The baptistery, located at the northeast corner of Padua Cathedral, was built during the second half of the thirteenth century alongside the Romanesque predecessor of the present cathedral. It is a building with principal axes of the same length on a square plan, having cupola on a circular drum and an adjoining chancel on the east. The decoration of the interior was initiated by Fina di Pataro Buzzacarini, the wife of Francesco I da Carrara, known as Francesco il Vecchio, the lord of Padua from 1350 to 1388. She died in 1378 and was buried in the baptistery. Giusto de' Menabuoi, a native of Florence but active in northern Italy, was entrusted with the decoration which probably began after the death of the donor.
The pictorial program of the frescoes, which cover the entire interior, is subdivided into several sections: Paradise in the upper segment of the vault, scenes from the Genesis in the window zone below that, the evangelists in the spandrels, the story of John the Baptist and the life of Christ on the four walls of the main space, and finally the Miracle of Pentecost and a number of motifs from the Apocalypse on the east side of the adjacent chancel.

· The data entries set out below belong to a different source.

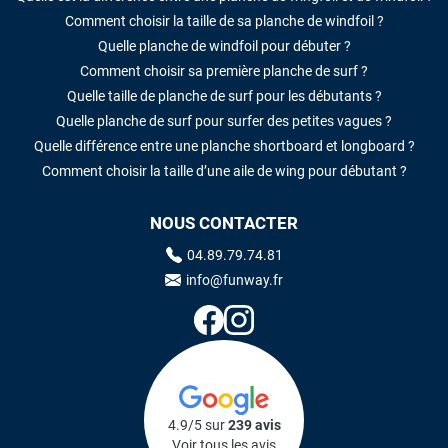
Comment choisir la taille de sa planche de windfoil ?
Quelle planche de windfoil pour débuter ?
Comment choisir sa première planche de surf ?
Quelle taille de planche de surf pour les débutants ?
Quelle planche de surf pour surfer des petites vagues ?
Quelle différence entre une planche shortboard et longboard ?
Comment choisir la taille d’une aile de wing pour débutant ?
NOUS CONTACTER
04.89.79.74.81
info@funway.fr
4.9/5 sur
239 avis
Voir tous les avis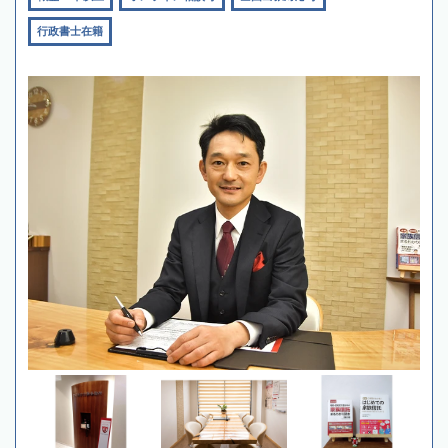
行政書士在籍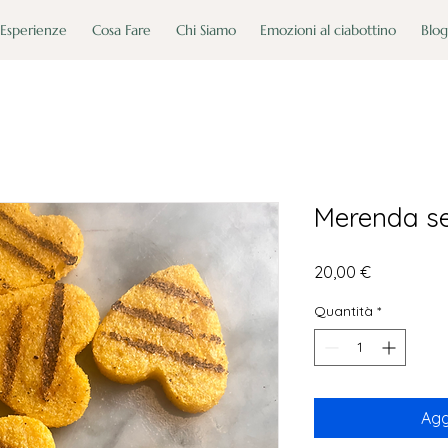
Esperienze
Cosa Fare
Chi Siamo
Emozioni al ciabottino
Blog
Merenda s
Prezzo
20,00 €
Quantità
*
Agg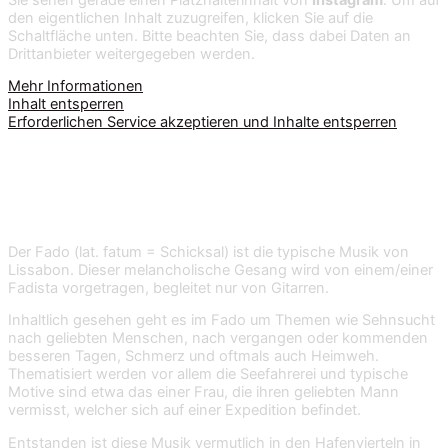
den eigentlichen Inhalt zuzugreifen, klicken Sie auf die
Schaltfläche unten. Bitte beachten Sie, dass dabei Daten an
Drittanbieter weitergegeben werden.
Mehr Informationen
Inhalt entsperren
Erforderlichen Service akzeptieren und Inhalte entsperren
Der Fado
Der Fado (lat. fatum = Schicksal) ist die typische Musik von
Lissabon. Dieser melancholische Gesang wird von einem/einer
Fadista vorgetragen, begleitet nur von Gitarren.
Inhaltlich gesehen geht es im Fado um Themen wie Sehnsucht
nach geliebten Menschen, nach vergangen oder kommenden
besseren Tagen, Schmerz und oftmals auch Heimweh.
Thematisiert werden vor allem die Seefahrerei und typische
Motive sind etwa das einer Frau, die ihren geliebten Mann
vermisst, welcher sich auf einer Expedition befindet.
Entstanden ist diese Musik vermutlich in den Hafenvierteln in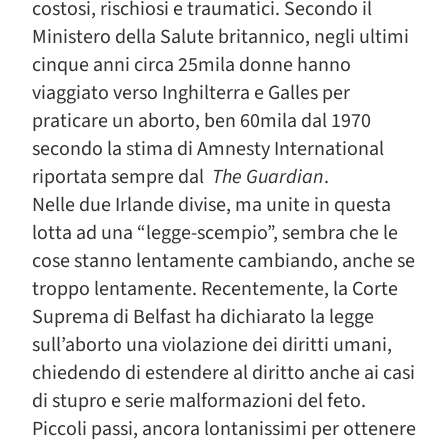
costosi, rischiosi e traumatici. Secondo il
Ministero della Salute britannico, negli ultimi
cinque anni circa 25mila donne hanno
viaggiato verso Inghilterra e Galles per
praticare un aborto, ben 60mila dal 1970
secondo la stima di Amnesty International
riportata sempre dal
The Guardian
.
Nelle due Irlande divise, ma unite in questa
lotta ad una “legge-scempio”, sembra che le
cose stanno lentamente cambiando, anche se
troppo lentamente. Recentemente, la Corte
Suprema di Belfast ha dichiarato la legge
sull’aborto una violazione dei diritti umani,
chiedendo di estendere al diritto anche ai casi
di stupro e serie malformazioni del feto.
Piccoli passi, ancora lontanissimi per ottenere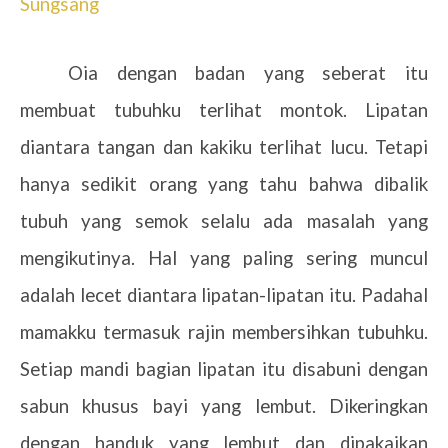
Sungsang
Oia dengan badan yang seberat itu
membuat tubuhku terlihat montok. Lipatan
diantara tangan dan kakiku terlihat lucu. Tetapi
hanya sedikit orang yang tahu bahwa dibalik
tubuh yang semok selalu ada masalah yang
mengikutinya. Hal yang paling sering muncul
adalah lecet diantara lipatan-lipatan itu. Padahal
mamakku termasuk rajin membersihkan tubuhku.
Setiap mandi bagian lipatan itu disabuni dengan
sabun khusus bayi yang lembut. Dikeringkan
dengan handuk yang lembut dan dipakaikan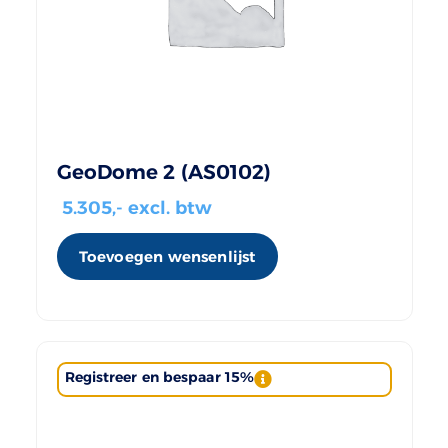
GeoDome 2 (AS0102)
5.305
,- excl. btw
Toevoegen wensenlijst
Registreer en bespaar 15%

The dominant accent is the fresco in the dome of the cupola, its theme - Paradise depicted as a heavenly retinue assembled around Christ - had been a recurring subject of fourteenth-century frescoes. It probably reflected the effect that Dante's Divine Comedy had on its contemporaries. Giusto's narrative tone is predominantly solemn and ceremonial. His strength clearly did not extend to the depiction of dramatic events or variation in the action and expression of figures.